Entropy $S$ is a state function.

However, the way its change is defined indeed depends on the process.

$$S(\mathrm B) - S(\mathrm A)\geqq \int_\mathrm A^\mathrm B \frac{đQ}{T},\tag {I}^\S$$ where the equality only arises for reversible processes i.e., \begin{align}S(\mathrm B)-S(\mathrm A) &=\int_{\mathrm A}^{\mathrm B} \frac{đQ_\textrm{rev}}{T}\tag{I.i}\\ S(\mathrm B)-S(\mathrm A) &\gt \int_{\mathrm A}^{\mathrm B} \frac{đQ_\textrm{irrev}}{T}\tag{I.ii}\end{align}

$\Delta S =S(\mathrm B)-S(\mathrm A) $ doesn't depend on the path and only on the two states $\mathrm A$ and $\mathrm B$ but it only equates with $\displaystyle \int\frac{đQ}{T}$ when the transformation is reversible.

It seems like the entropy change depends on whether the process is reversible or not.

Entropy is a state function and so it doesn't depend on the process connecting the two states.
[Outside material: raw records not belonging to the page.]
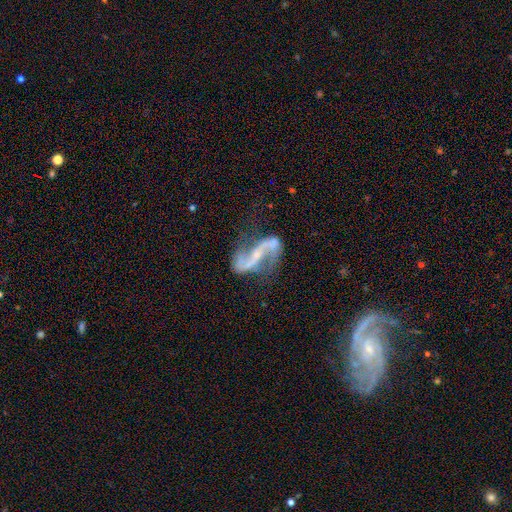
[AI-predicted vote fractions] This is clearly a featured or disk galaxy (89%). It is clearly not viewed edge-on (96%). Bar: marginally strong (42%). Spiral arm pattern: clearly yes (95%). Spiral arm count: clearly 2 (93%). Spiral winding: likely loose (74%). Central bulge: possibly small (60%). Merging: likely none (62%).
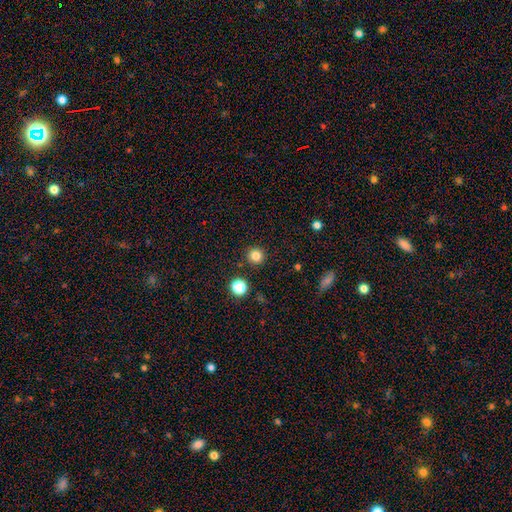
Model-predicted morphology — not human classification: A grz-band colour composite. It shows a smooth galaxy with no disk features (82%) that is round (94%). Merging: none (91%).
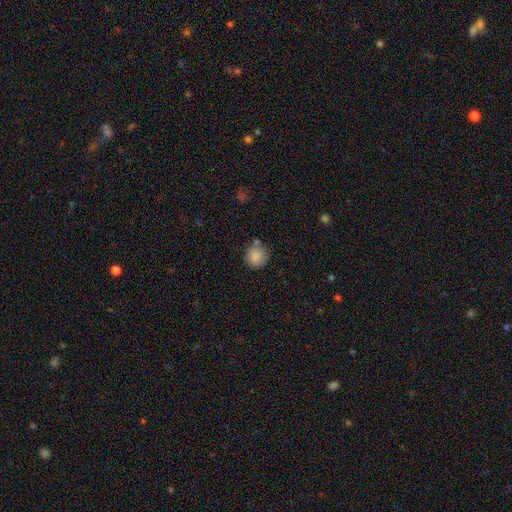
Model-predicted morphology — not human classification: Smooth or featured: smooth — 87% (star or artifact — 8%)
How rounded: round — 91% (in between — 8%)
Merging: none — 73% (minor disturbance — 14%)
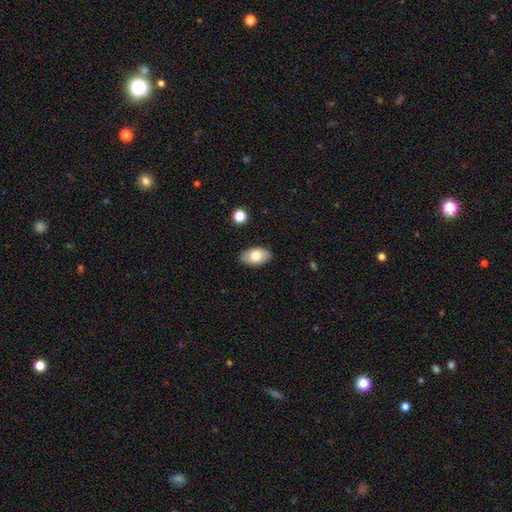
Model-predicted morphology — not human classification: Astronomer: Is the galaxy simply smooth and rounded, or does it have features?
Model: smooth — 76%.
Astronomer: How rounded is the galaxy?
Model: in between — 93%.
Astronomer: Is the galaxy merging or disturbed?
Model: none — 87%.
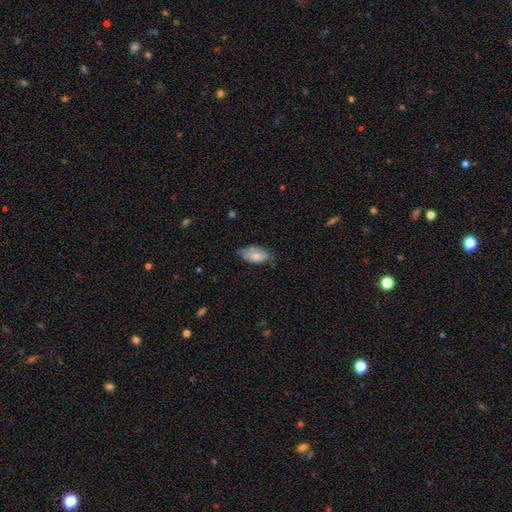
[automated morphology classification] smooth_or_featured: smooth (p=0.69) [alt: featured or disk p=0.24]
how_rounded: in between (p=0.92) [alt: cigar-shaped p=0.04]
merging: none (p=0.52) [alt: minor disturbance p=0.36]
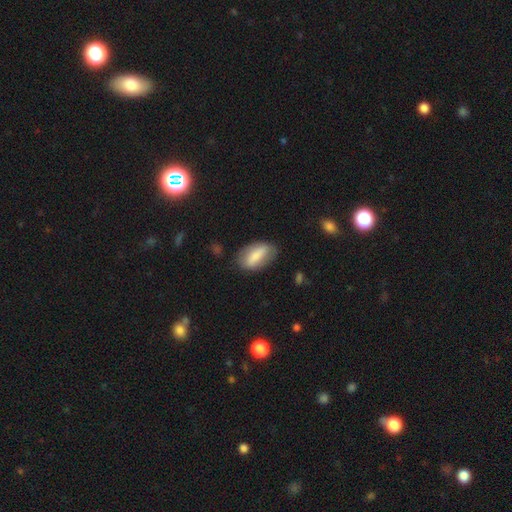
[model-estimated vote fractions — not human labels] This appears to be a smooth galaxy with no disk features (68%) that is in between round and cigar-shaped (85%). Merging: none (74%).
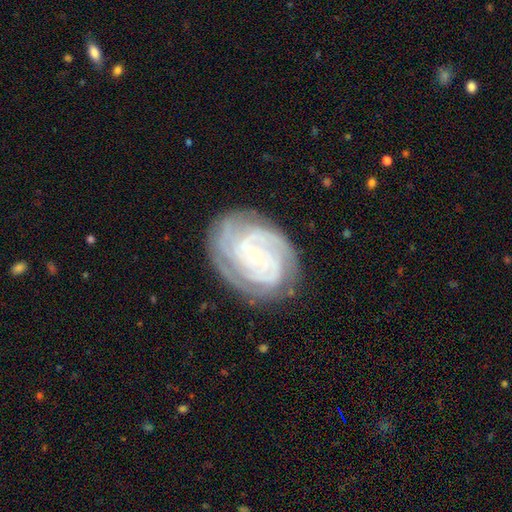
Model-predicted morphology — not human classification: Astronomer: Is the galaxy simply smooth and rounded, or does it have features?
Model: featured or disk — 89%.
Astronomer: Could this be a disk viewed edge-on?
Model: no — 97%.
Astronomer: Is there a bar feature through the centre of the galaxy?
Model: no — 72%.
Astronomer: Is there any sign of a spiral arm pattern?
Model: yes — 98%.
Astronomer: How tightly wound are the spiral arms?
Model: tight — 77%.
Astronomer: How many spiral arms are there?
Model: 3 — 31% (runner-up: 4, 20%).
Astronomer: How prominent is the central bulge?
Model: small — 81%.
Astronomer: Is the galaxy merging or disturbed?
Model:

However, whether it equates with $\displaystyle \int\frac{đQ}{T}$ depends on the process.

Why doesn't the statement violate the assumption of "entropy is a state variable"?

For an isolated system, $đQ= 0$ which implies $\mathrm dS\geqq 0$, the equality arising for reversible transformation; it doesn't contradict the fact that $S$ is a state variable in any way.

$^\S$ It is to be noted that $T$ is actually $T_\textrm{reservoir/environment}$ which need not be equal to the temperature $T_\textrm{system}$ of the system or part of the system which exchanges the thermal energy but when the transformation is reversible, then only$T_\textrm{reservoir/environment}= T_\textrm{system}$.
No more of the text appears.